(Extracted data entries)
= Beginning of Section =

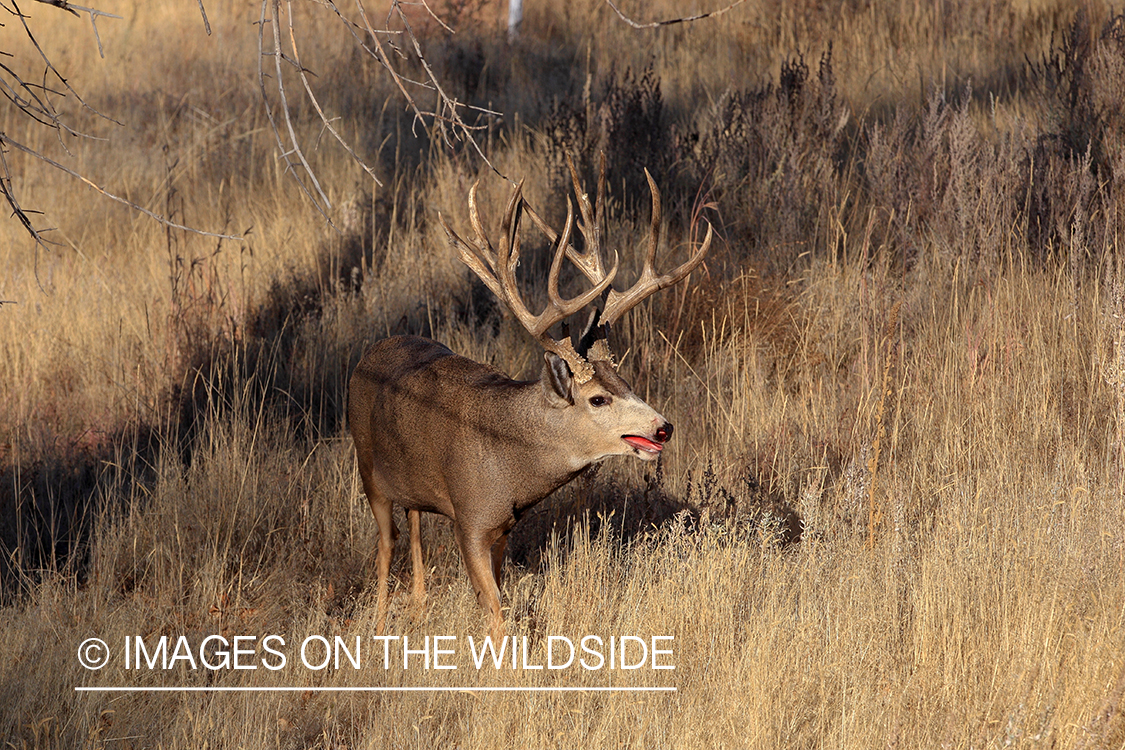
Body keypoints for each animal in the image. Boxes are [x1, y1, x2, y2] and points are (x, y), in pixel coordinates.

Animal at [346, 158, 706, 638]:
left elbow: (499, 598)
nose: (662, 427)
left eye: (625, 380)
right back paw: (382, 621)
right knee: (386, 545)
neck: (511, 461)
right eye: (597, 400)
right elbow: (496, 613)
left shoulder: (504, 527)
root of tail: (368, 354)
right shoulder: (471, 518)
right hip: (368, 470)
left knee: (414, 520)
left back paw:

= End of Section =

Problem details: In the transcription, every picture is to be excluded and the records above given again exactly.

Solution for this problem:
Body keypoints for each animal in the image. Boxes are [x1, y1, x2, y2] and points are (x, y), in pixel coordinates.

Animal at [346, 158, 706, 638]:
left elbow: (499, 598)
nose: (662, 427)
left eye: (625, 380)
right back paw: (382, 621)
right knee: (386, 545)
neck: (511, 461)
right eye: (597, 400)
right elbow: (496, 613)
left shoulder: (504, 527)
root of tail: (368, 354)
right shoulder: (471, 518)
right hip: (368, 470)
left knee: (414, 520)
left back paw:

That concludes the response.